L’Assemblea Nazionale Francese ha approvato la proposta di legge, “ridurre l’impatto ambientale dell’industria tessile”, presentata a fine febbraio dal partito di centro-destra Horizons, che prevede una tassa per disincentivare l’acquisto e la vendita di prodotti delle aziende di fast fashion in Francia.

La legge è composta da tre articoli, il primo dei quali prevede dei messaggi che incoraggino al riuso e alla riparazione dei prodotti, dando informazioni sul loro impatto ambientale, oltre che sul prezzo vantaggioso. Legge che fa eco al bonus rammendo approvato la scorsa estate.

Questo articolo infatti si inserisce sulla scia, di più ampio respiro, di altre proposte del governo francese già varate, come la legge anti spreco, anti‑gaspillage, del novembre scorso che ha come caposaldi cinque obiettivi principali: abbandonare la plastica monouso, informare meglio i consumatori, combattere i rifiuti e promuovere il riutilizzo solidale, agire contro l’obsolescenza programmata e migliorare la produzione.

Nel secondo articolo della proposta anti fast fashion viene invece introdotta la tassa secondo il principio de Responsabilité èlargie du Producteur – Rep, principio semplice che impegna chi produce, distribuisce o importa un prodotto, a farsi carico di tutto il ciclo di vita del prodotto, compreso il suo fine vita.

Le aziende dovranno quindi pagare un sovraprezzo, per ogni prodotto di fast fashion, che crescerà fino al 2023 quando arriverà a 10 euro per prodotto. Il terzo articolo invece riguarda la pubblicità: “è vietata la pubblicità relativa alla commercializzazione di prodotti nell’ambito di una pratica commerciale che prevede collezioni di abbigliamento e accessori a rapida evoluzione”.

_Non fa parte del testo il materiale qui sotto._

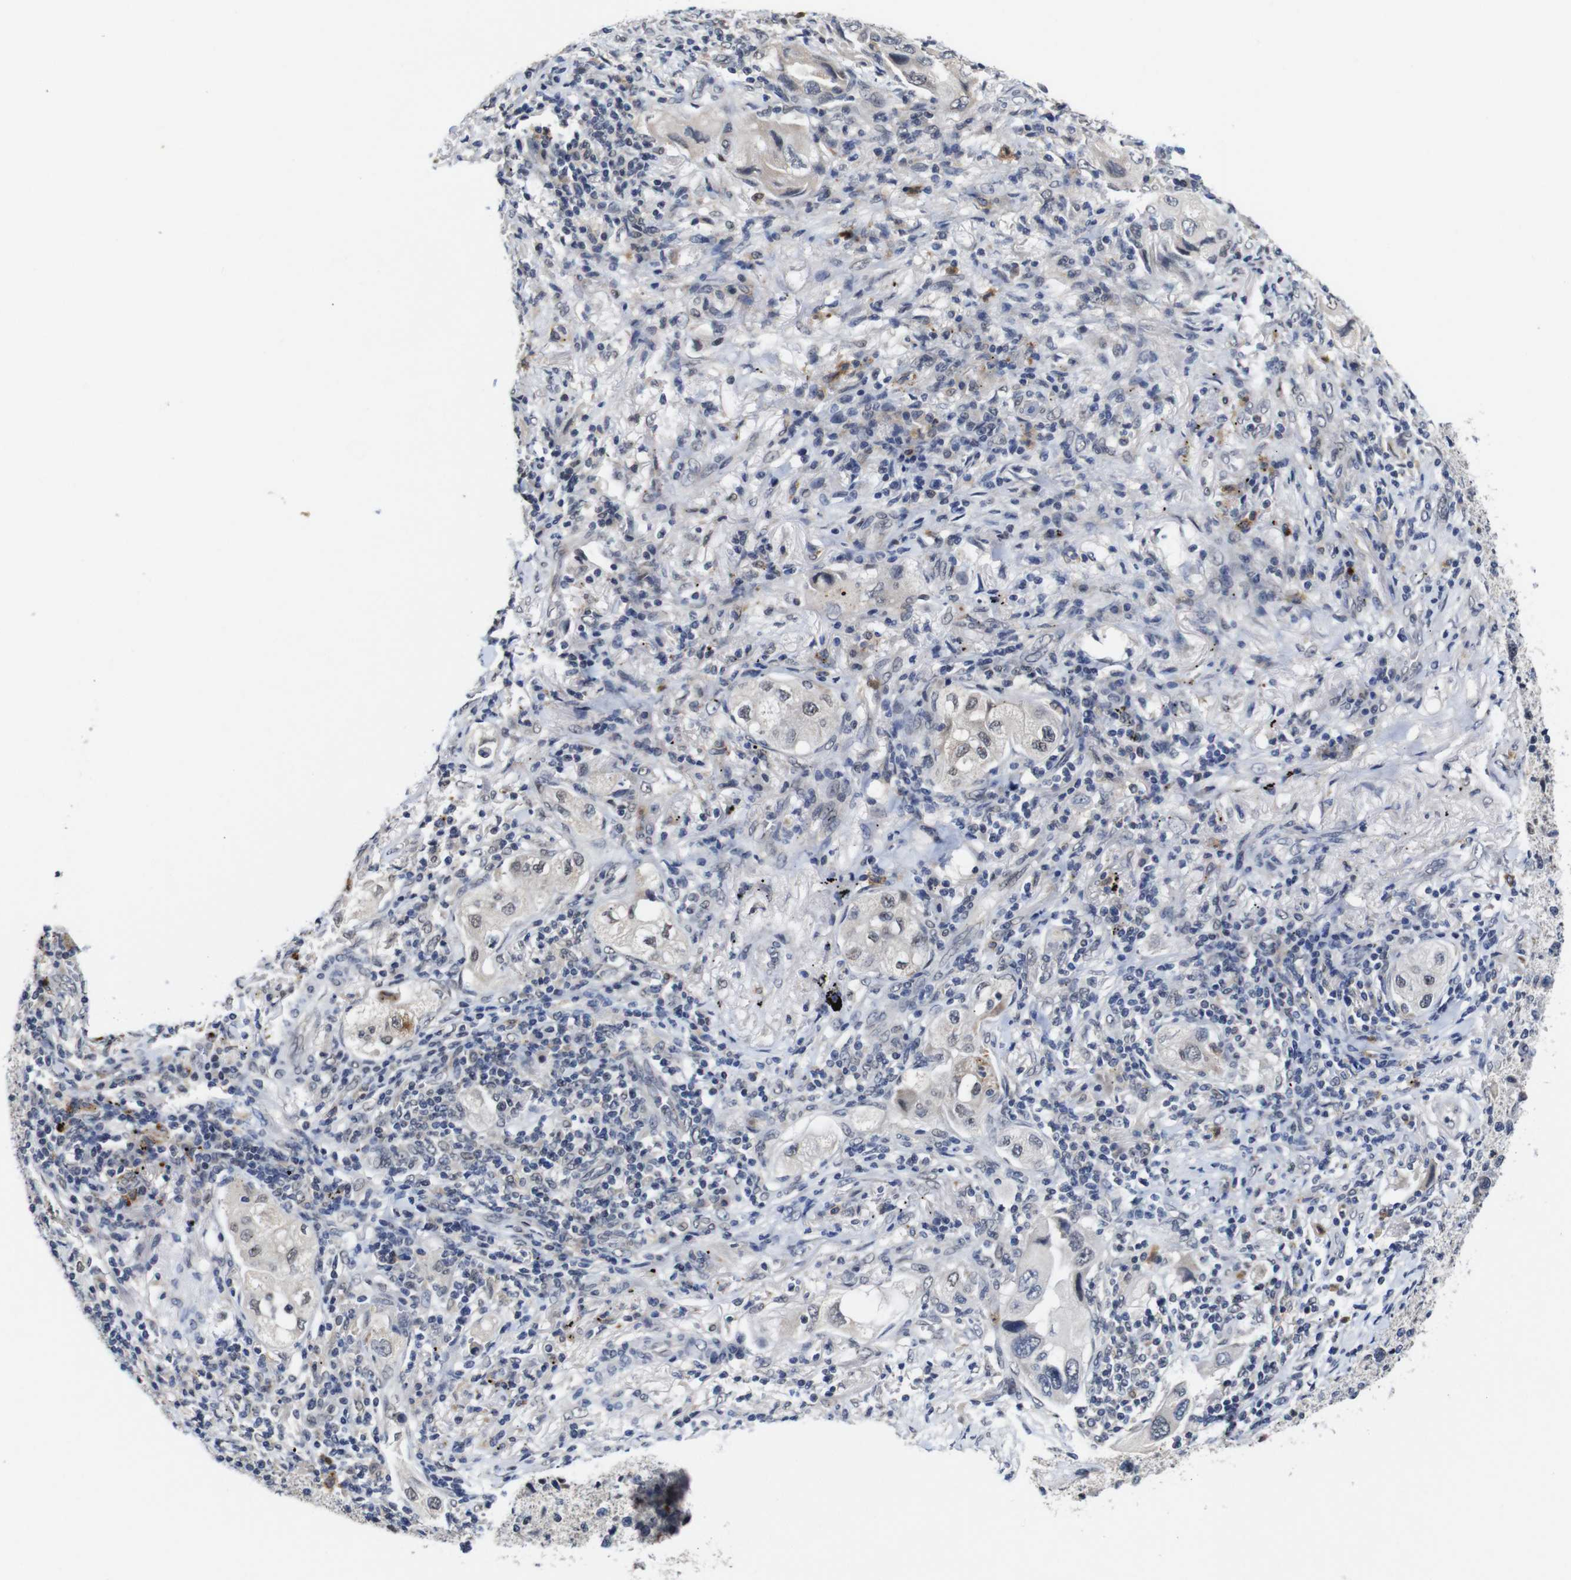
{"staining": {"intensity": "weak", "quantity": "<25%", "location": "nuclear"}, "tissue": "lung cancer", "cell_type": "Tumor cells", "image_type": "cancer", "snomed": [{"axis": "morphology", "description": "Adenocarcinoma, NOS"}, {"axis": "topography", "description": "Lung"}], "caption": "This is a image of immunohistochemistry (IHC) staining of lung adenocarcinoma, which shows no expression in tumor cells.", "gene": "NTRK3", "patient": {"sex": "female", "age": 65}}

Quest’ultimo punto si allinea, come scritto nella proposta, alla legge “climat et résilience” che ha già vietato la pubblicità a favore dei combustibili fossili o del greenwashing; pertanto, la proposta fa parte “di uno sforzo continuo per allineare il settore pubblicitario ai nostri impegni nazionali (in Francia, europei e internazionali per la protezione dell’ambiente”.

Nella proposta si legge esplicitamente “à renouvellement très rapide” e si fa riferimento ai criteri con cui una azienda viene identificata come produttrice di fast fashion, che si basano sulla quantità di vestiti prodotti e sulla velocità di rotazione delle nuove collezioni, due aspetti che hanno un grande impatto sull’ambiente.

Nella prima parte del decreto, dove si spiegano le motivazioni della proposta di legge, infatti, si fa riferimento esplicito a una di queste aziende di fast fashion, la cinese Shein, che in media aggiunge 7.200 nuovi modelli di vestiti al giorno e mette a disposizione dei produttori più di 470.000 prodotto differenti, offrendo in totale un numero di prodotti 900 volte superiore a quello di un qualsiasi rivenditore francese tradizionale nello stesso ambito.

Sempre nella prima parte del decreto si legge che “l’industria tessile e dell’abbigliamento è responsabile di circa il 10% delle emissioni globali di gas serra, più di tutti i voli e i trasporti internazionali messi insieme”.

Inoltre, si legge che “il cotone è la prima coltura in termini di consumo di pesticidi, il 20% dell’inquinamento delle acque è attribuibile alla tintura e al trattamento dei tessuti e il lavaggio di abiti sintetici comporta il rilascio di microfibre di plastica”.

La norma prevede infatti che gli introiti generati dalle sanzioni verranno utilizzati per gestire la raccolta, smaltimento e trattamento dei rifiuti tessili e la filiera del riciclo della moda. Il grido d’arme dei “cugini francesi” è quindi chiaro: mettere in ginocchio la vendita e l’acquisto di abiti a basso costo per contribuire a salvaguardare il nostro Pianeta.